A scuola come viene considerata questa tua passione? I professori ti agevolano in qualche modo?
Dalle mie compagne mi sento dire spesso di essere pazza, ovviamente in modo scherzoso. Per quanto riguarda il rapporto con i miei professori, vengo trattata come ogni altro alunno, senza “sconti” di alcun genere: comunque cerco di partecipare attivamente ad ogni lezione.

Come sono organizzati gli allenamenti?
Iniziamo con 15 minuti di riscaldamento seguiti poi da un potenziamento soprattutto di gambe e schiena; il vero e proprio allenamento consiste in esercizi con la musica e con gli attrezzi. Il mio attrezzo preferito è il nastro, sebbene quest’anno non sia inserito nel programma delle gare di serie A, che si concentra invece su fune, palla, clavette e cerchio.

Ma ti alleni anche in estate?
Sì, la mia società ci fa allenare fino alla fine di luglio e ci lascia quindi come periodo di vacanza il mese di agosto; purtroppo però i miei genitori hanno le ferie a luglio, quindi per recuperare il “ tempo perduto” la mia allenatrice mi ha fatto svolgere allenamenti individuali ad agosto. D’estate, oltretutto, la preparazione è più pesante, poiché non essendoci gare previste in quel periodo, ci concentriamo sul potenziamento e sul miglioramento generale delle nostre capacità, e non su un solo esercizio.

Che rapporto hai con le allenatrici?
Essenzialmente ho un buon rapporto, ma come a tutti, anche a me capitano le “giornate no” , in cui dato il mio pessimo umore sono demotivata e perciò non riesco a svolgere alcuni esercizi; in questi casi le mie allenatrici mi rimproverano e me li fanno rifare fino a che non li ho svolti correttamente. Nonostante il loro perfezionismo sono abbastanza comprensive.

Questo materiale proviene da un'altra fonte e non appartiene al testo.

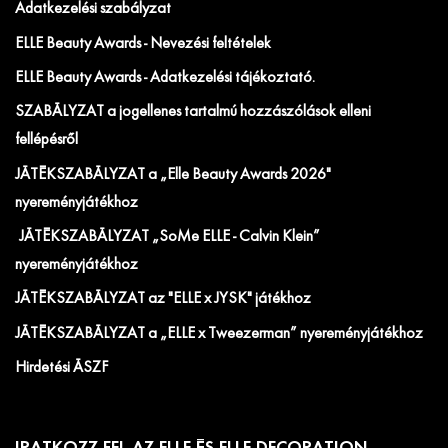
Adatkezelési szabályzat
ELLE Beauty Awards - Nevezési feltételek
ELLE Beauty Awards - Adatkezelési tájékoztató.
SZABÁLYZAT a jogellenes tartalmú hozzászólások elleni
fellépésről
JÁTÉKSZABÁLYZAT a „Elle Beauty Awards 2026"
nyereményjátékhoz
JÁTÉKSZABÁLYZAT „SoMe ELLE - Calvin Klein”
nyereményjátékhoz
JÁTÉKSZABÁLYZAT az "ELLE x JYSK" játékhoz
JÁTÉKSZABÁLYZAT a „ELLE x Tweezerman” nyereményjátékhoz
Hirdetési ÁSZF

Che rapporto hai con il cibo? Segui una dieta particolare?
Non seguo diete precise, ma un’alimentazione adeguata, mangiando poco e bene, evitando soprattutto le “schifezze” che di solito piacciono a noi ragazzi. Le mie allenatrici in palestra ci pesano regolarmente e alcune mie compagne sono spesso sollecitate a mangiare di meno e “costrette” a prendermi come esempio in quanto il mio corpo incarna lo stereotipo della ginnasta di serie A; questo per me non è qualcosa di cui vantarmi, ma solo una fortuna. Durante l’allenamento possono capitare momenti in cui manca l’energia: le allenatrici allora ci consigliano di mangiare barrette energetiche.

In futuro potremo quindi dire di aver conosciuto una prodigiosa ginnasta?
Io mi impegnerò ad ottenere buoni risultati: spero di avere in futuro una bella carriera nella ginnastica ritmica di serie A.